Dataset entries
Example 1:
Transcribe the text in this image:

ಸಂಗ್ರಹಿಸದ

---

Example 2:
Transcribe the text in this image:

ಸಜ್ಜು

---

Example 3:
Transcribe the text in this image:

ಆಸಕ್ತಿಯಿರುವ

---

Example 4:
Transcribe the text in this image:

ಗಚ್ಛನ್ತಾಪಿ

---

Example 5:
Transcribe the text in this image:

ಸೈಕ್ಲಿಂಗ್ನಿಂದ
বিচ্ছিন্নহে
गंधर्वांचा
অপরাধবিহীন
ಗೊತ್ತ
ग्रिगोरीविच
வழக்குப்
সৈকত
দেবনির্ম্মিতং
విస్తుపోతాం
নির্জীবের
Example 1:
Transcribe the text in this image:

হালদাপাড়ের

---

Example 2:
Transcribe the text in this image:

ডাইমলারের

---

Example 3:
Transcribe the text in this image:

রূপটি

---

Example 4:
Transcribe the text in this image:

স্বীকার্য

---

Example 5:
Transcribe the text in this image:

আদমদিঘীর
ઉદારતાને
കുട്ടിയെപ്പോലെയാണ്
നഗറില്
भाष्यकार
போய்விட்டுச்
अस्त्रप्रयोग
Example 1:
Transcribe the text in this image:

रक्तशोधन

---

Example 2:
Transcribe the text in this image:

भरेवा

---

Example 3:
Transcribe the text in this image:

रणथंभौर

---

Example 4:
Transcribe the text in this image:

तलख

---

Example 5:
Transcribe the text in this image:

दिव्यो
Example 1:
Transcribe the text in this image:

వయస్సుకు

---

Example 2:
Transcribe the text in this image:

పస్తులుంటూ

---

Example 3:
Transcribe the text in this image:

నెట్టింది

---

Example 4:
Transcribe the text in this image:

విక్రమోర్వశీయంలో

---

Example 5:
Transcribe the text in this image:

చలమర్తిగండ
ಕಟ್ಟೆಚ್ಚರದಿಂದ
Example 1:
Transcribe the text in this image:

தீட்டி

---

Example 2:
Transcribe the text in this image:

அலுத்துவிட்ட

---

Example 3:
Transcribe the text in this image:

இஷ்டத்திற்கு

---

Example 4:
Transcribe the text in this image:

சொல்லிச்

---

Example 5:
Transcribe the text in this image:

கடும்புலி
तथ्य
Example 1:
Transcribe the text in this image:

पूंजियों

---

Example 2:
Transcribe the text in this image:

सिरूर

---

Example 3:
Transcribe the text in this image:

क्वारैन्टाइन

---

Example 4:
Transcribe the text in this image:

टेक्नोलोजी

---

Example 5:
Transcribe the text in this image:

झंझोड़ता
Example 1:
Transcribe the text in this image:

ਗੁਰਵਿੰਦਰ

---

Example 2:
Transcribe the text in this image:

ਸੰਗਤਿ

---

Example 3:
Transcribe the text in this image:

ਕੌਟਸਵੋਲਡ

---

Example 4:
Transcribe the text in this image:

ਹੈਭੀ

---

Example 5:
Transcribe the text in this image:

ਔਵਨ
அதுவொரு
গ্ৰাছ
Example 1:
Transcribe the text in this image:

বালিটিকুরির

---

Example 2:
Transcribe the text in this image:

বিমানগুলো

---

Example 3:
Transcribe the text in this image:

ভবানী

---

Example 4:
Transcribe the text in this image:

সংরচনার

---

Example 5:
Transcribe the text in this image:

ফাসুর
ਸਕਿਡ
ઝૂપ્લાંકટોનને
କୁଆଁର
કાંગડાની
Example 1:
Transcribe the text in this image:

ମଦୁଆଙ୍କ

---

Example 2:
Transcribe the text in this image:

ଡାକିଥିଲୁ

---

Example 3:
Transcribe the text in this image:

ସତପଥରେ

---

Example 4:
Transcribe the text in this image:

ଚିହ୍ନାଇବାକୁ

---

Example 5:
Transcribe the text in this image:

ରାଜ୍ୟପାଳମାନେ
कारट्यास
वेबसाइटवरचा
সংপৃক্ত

## Problem to work on
Go through the records above and copy each one exactly.

## Final answer
Example 1:
Transcribe the text in this image:

ಸಂಗ್ರಹಿಸದ

---

Example 2:
Transcribe the text in this image:

ಸಜ್ಜು

---

Example 3:
Transcribe the text in this image:

ಆಸಕ್ತಿಯಿರುವ

---

Example 4:
Transcribe the text in this image:

ಗಚ್ಛನ್ತಾಪಿ

---

Example 5:
Transcribe the text in this image:

ಸೈಕ್ಲಿಂಗ್ನಿಂದ
বিচ্ছিন্নহে
गंधर्वांचा
অপরাধবিহীন
ಗೊತ್ತ
ग्रिगोरीविच
வழக்குப்
সৈকত
দেবনির্ম্মিতং
విస్తుపోతాం
নির্জীবের
Example 1:
Transcribe the text in this image:

হালদাপাড়ের

---

Example 2:
Transcribe the text in this image:

ডাইমলারের

---

Example 3:
Transcribe the text in this image:

রূপটি

---

Example 4:
Transcribe the text in this image:

স্বীকার্য

---

Example 5:
Transcribe the text in this image:

আদমদিঘীর
ઉદારતાને
കുട്ടിയെപ്പോലെയാണ്
നഗറില്
भाष्यकार
போய்விட்டுச்
अस्त्रप्रयोग
Example 1:
Transcribe the text in this image:

रक्तशोधन

---

Example 2:
Transcribe the text in this image:

भरेवा

---

Example 3:
Transcribe the text in this image:

रणथंभौर

---

Example 4:
Transcribe the text in this image:

तलख

---

Example 5:
Transcribe the text in this image:

दिव्यो
Example 1:
Transcribe the text in this image:

వయస్సుకు

---

Example 2:
Transcribe the text in this image:

పస్తులుంటూ

---

Example 3:
Transcribe the text in this image:

నెట్టింది

---

Example 4:
Transcribe the text in this image:

విక్రమోర్వశీయంలో

---

Example 5:
Transcribe the text in this image:

చలమర్తిగండ
ಕಟ್ಟೆಚ್ಚರದಿಂದ
Example 1:
Transcribe the text in this image:

தீட்டி

---

Example 2:
Transcribe the text in this image:

அலுத்துவிட்ட

---

Example 3:
Transcribe the text in this image:

இஷ்டத்திற்கு

---

Example 4:
Transcribe the text in this image:

சொல்லிச்

---

Example 5:
Transcribe the text in this image:

கடும்புலி
तथ्य
Example 1:
Transcribe the text in this image:

पूंजियों

---

Example 2:
Transcribe the text in this image:

सिरूर

---

Example 3:
Transcribe the text in this image:

क्वारैन्टाइन

---

Example 4:
Transcribe the text in this image:

टेक्नोलोजी

---

Example 5:
Transcribe the text in this image:

झंझोड़ता
Example 1:
Transcribe the text in this image:

ਗੁਰਵਿੰਦਰ

---

Example 2:
Transcribe the text in this image:

ਸੰਗਤਿ

---

Example 3:
Transcribe the text in this image:

ਕੌਟਸਵੋਲਡ

---

Example 4:
Transcribe the text in this image:

ਹੈਭੀ

---

Example 5:
Transcribe the text in this image:

ਔਵਨ
அதுவொரு
গ্ৰাছ
Example 1:
Transcribe the text in this image:

বালিটিকুরির

---

Example 2:
Transcribe the text in this image:

বিমানগুলো

---

Example 3:
Transcribe the text in this image:

ভবানী

---

Example 4:
Transcribe the text in this image:

সংরচনার

---

Example 5:
Transcribe the text in this image:

ফাসুর
ਸਕਿਡ
ઝૂપ્લાંકટોનને
କୁଆଁର
કાંગડાની
Example 1:
Transcribe the text in this image:

ମଦୁଆଙ୍କ

---

Example 2:
Transcribe the text in this image:

ଡାକିଥିଲୁ

---

Example 3:
Transcribe the text in this image:

ସତପଥରେ

---

Example 4:
Transcribe the text in this image:

ଚିହ୍ନାଇବାକୁ

---

Example 5:
Transcribe the text in this image:

ରାଜ୍ୟପାଳମାନେ
कारट्यास
वेबसाइटवरचा
সংপৃক্ত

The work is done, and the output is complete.